DigitalCausalityLab/causal_baseball

Repository files navigation

Causal Baseball: The Case of Reach on Error

Abstract

Data Science in baseball is a widely spread field in which many different metrics and approaches have been developed, particularly in the last 20 years, to analyze and evaluate the performance of players and teams on the field. This field of data analysis in baseball is called Sabermetrics.

The boundaries are not always entirely conclusive, and for some relationships, the question of actual meaningfulness can arise.

In the following example, we aim to highlight the effect of a player's attributes, such as their speed or hitting technique, on their Reached on Error (ROE) numbers.

Reached on Errors is a somewhat overlooked value in Sabermetrics when evaluating player performance. In general, an offensive player (called a Hitter) receives an ROE when they reach a base due to a defensive error that they would not have reached without the error. An error can be, for example, a bad throw, bad fielding (poor ball retrieval), or dropping the ball. By definition, errors and bases reached due to errors are a product of a defensive player's mistakes.

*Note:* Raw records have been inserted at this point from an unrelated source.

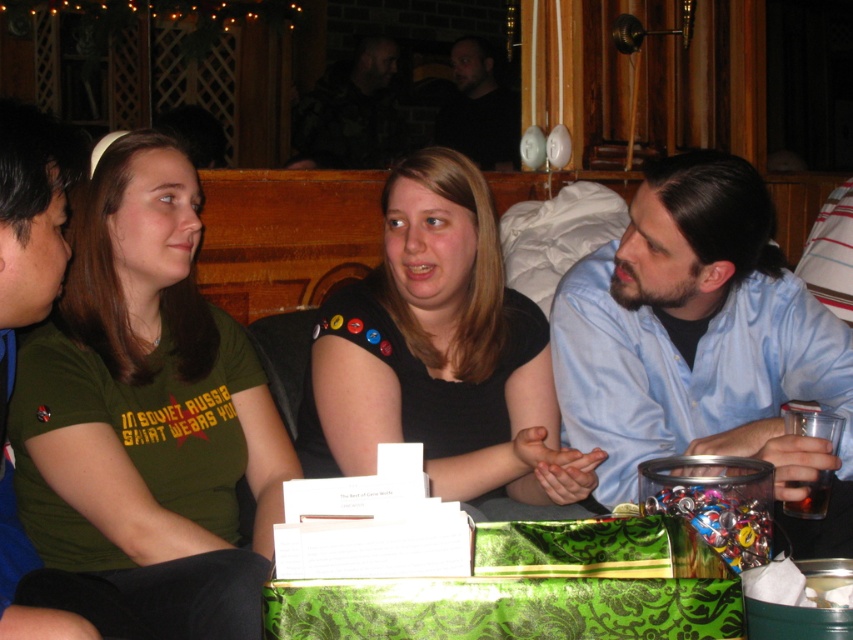
Question: Does black matte shirt at center appear under black matte shirt at upper center?

Choices:
 (A) no
 (B) yes

Answer: (B)

Question: Is green matte shirt at left further to camera compared to translucent glass cup at lower right?

Choices:
 (A) yes
 (B) no

Answer: (B)

Question: Does blue shirt at center have a lesser width compared to clear plastic cup at lower right?

Choices:
 (A) yes
 (B) no

Answer: (B)

Question: Which object is the closest to the black matte shirt at center?

Choices:
 (A) green fabric shirt at left
 (B) blue shirt at center
 (C) clear plastic cup at lower right
 (D) green matte shirt at left

Answer: (B)

Question: Which object is closer to the camera taking this photo?

Choices:
 (A) black matte shirt at center
 (B) blue shirt at center

Answer: (B)

Question: Which object is farther from the camera taking this photo?

Choices:
 (A) clear plastic cup at lower right
 (B) green fabric shirt at left

Answer: (A)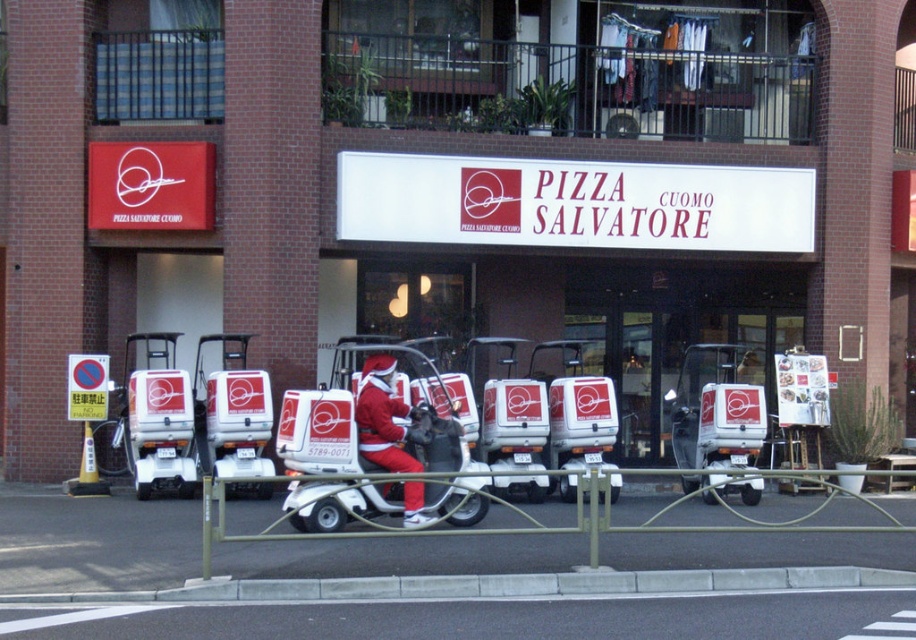
Question: Is white matte golf cart at center thinner than santa claus costume at center?

Choices:
 (A) yes
 (B) no

Answer: (B)

Question: Can you confirm if white matte golf cart at center is positioned above santa claus costume at center?

Choices:
 (A) yes
 (B) no

Answer: (B)

Question: Which object appears farthest from the camera in this image?

Choices:
 (A) white matte golf cart at center
 (B) santa claus costume at center

Answer: (B)

Question: Which point is farther from the camera taking this photo?

Choices:
 (A) (358, 420)
 (B) (463, 442)

Answer: (B)

Question: Does white matte golf cart at center appear on the left side of santa claus costume at center?

Choices:
 (A) no
 (B) yes

Answer: (A)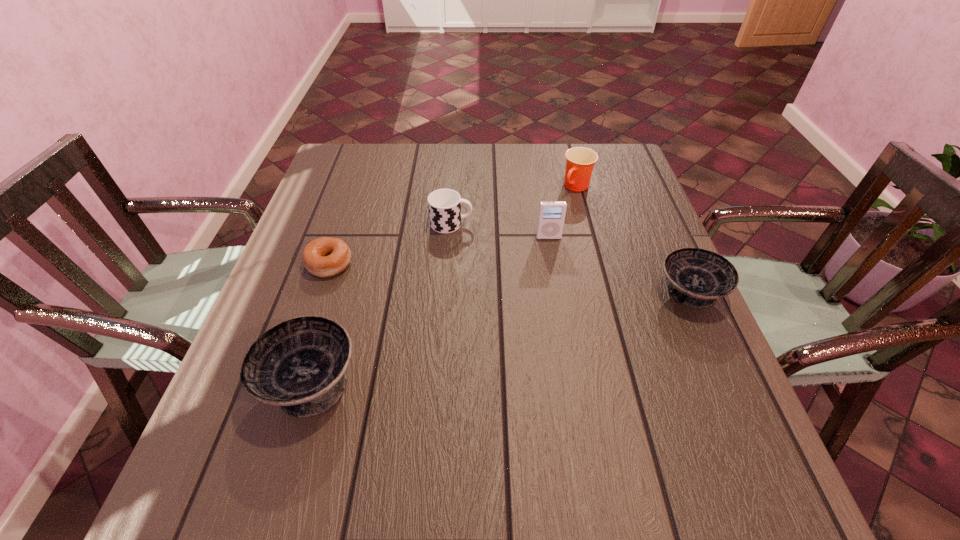
Locate an element on the screen. bagel at the left edge is located at coordinates (323, 257).

You are a GUI agent. You are given a task and a screenshot of the screen. Output one action in this format:
    pyautogui.click(x=<x>, y=<y>)
    Task: Click on the bowl that is at the right edge
    This screenshot has width=960, height=540.
    Given the screenshot: What is the action you would take?
    pyautogui.click(x=697, y=277)

Where is `cup located in the right edge section of the desktop`? cup located in the right edge section of the desktop is located at coordinates (580, 161).

Where is `object located at the near left corner`? object located at the near left corner is located at coordinates (299, 364).

Where is `object located in the far right corner section of the desktop`? This screenshot has height=540, width=960. object located in the far right corner section of the desktop is located at coordinates (580, 161).

This screenshot has width=960, height=540. I want to click on vacant space at the far edge of the desktop, so click(446, 144).

You are a GUI agent. You are given a task and a screenshot of the screen. Output one action in this format:
    pyautogui.click(x=<x>, y=<y>)
    Task: Click on the vacant space at the near edge
    
    Given the screenshot: What is the action you would take?
    pyautogui.click(x=436, y=415)

At what (x,y) coordinates should I click in order to perform the action: click on free point at the left edge. Please return your answer as a coordinate pair (x, y). Looking at the image, I should click on (356, 255).

In the image, there is a desktop. Where is `vacant space at the right edge`? This screenshot has width=960, height=540. vacant space at the right edge is located at coordinates (632, 282).

The width and height of the screenshot is (960, 540). In the image, there is a desktop. In order to click on free region at the near left corner in this screenshot , I will do `click(231, 402)`.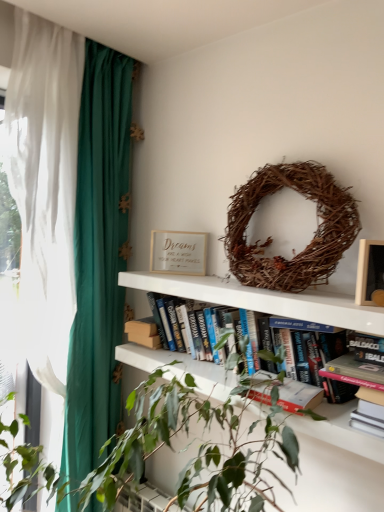
Question: From their relative heights in the image, would you say hardcover books at center is taller or shorter than wooden picture frame at upper right?

Choices:
 (A) tall
 (B) short

Answer: (A)

Question: From a real-world perspective, relative to wooden picture frame at upper right, is hardcover books at center vertically above or below?

Choices:
 (A) below
 (B) above

Answer: (A)

Question: Which of these objects is positioned closest to the brown woven wreath at upper center?

Choices:
 (A) wooden picture frame at upper right
 (B) hardcover books at center
 (C) matte gold frame at upper center
 (D) green leafy plant at center
 (E) green fabric curtain at left

Answer: (A)

Question: Considering the real-world distances, which object is closest to the green fabric curtain at left?

Choices:
 (A) wooden picture frame at upper right
 (B) matte gold frame at upper center
 (C) green leafy plant at center
 (D) brown woven wreath at upper center
 (E) hardcover books at center

Answer: (B)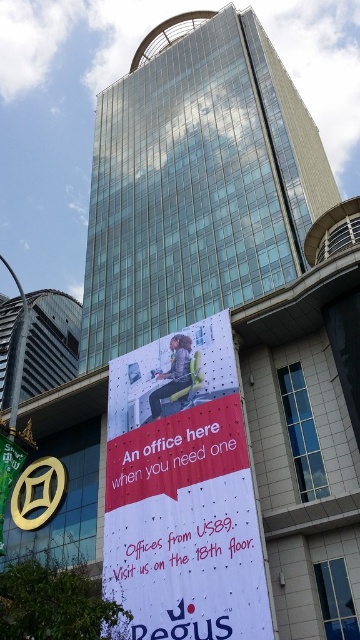
Question: Is white paper banner at center positioned in front of smooth metallic pole at left?

Choices:
 (A) no
 (B) yes

Answer: (B)

Question: Which is nearer to the glassy skyscraper at upper left?

Choices:
 (A) smooth metallic pole at left
 (B) glassy steel building at center

Answer: (A)

Question: Does white paper banner at center have a larger size compared to smooth metallic pole at left?

Choices:
 (A) yes
 (B) no

Answer: (B)

Question: Is glassy steel building at center bigger than white paper banner at center?

Choices:
 (A) yes
 (B) no

Answer: (A)

Question: Estimate the real-world distances between objects in this image. Which object is closer to the glassy steel building at center?

Choices:
 (A) smooth metallic pole at left
 (B) glassy skyscraper at upper left
 (C) white paper banner at center

Answer: (C)

Question: Which of the following is the closest to the observer?

Choices:
 (A) (25, 300)
 (B) (245, 483)
 (C) (38, 364)

Answer: (B)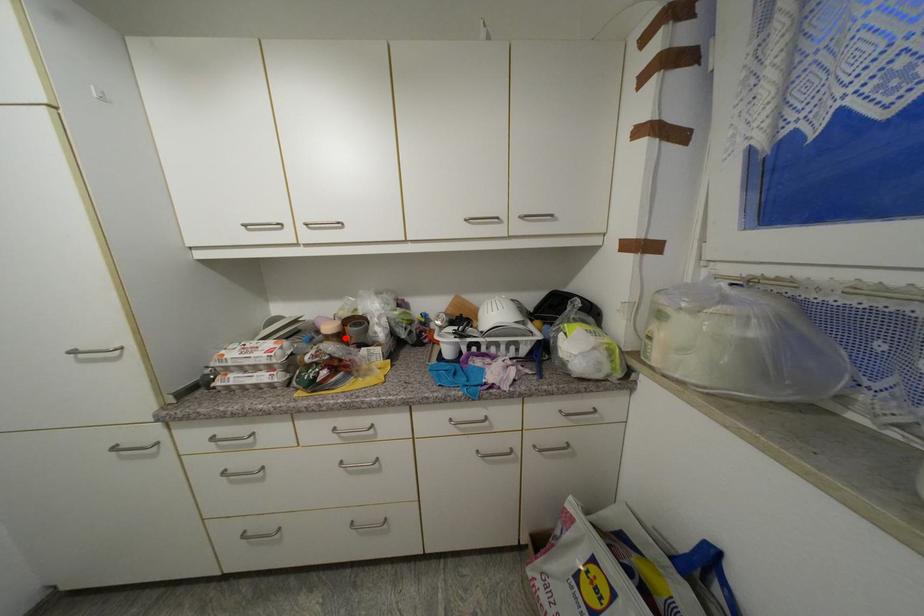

With this data product we want to perform empirical evidence on the following quote stated on mlb.com

“By definition, errors are primarily the result of a fielder making a mistake. But even with that caveat, certain players -- namely speedy ground-ball hitters -- are likely to record more times reached on error than the average player.” - mlb.com

Current State and Call for Extension

Currently, we investigated the causal relationships of the underlying problems using DAGs. We downloaded data from mlb.com and think our data product could be further developed in terms of

  • Careful analysis of the data
  • Evidence on causal relationships and assumptions
  • Formulation of testable hypotheses
  • Identification approach: Is there a way to provide empirical evidence on the causal relationship stated above? Can we find an instrumental variables or use other quasi-experimental methods?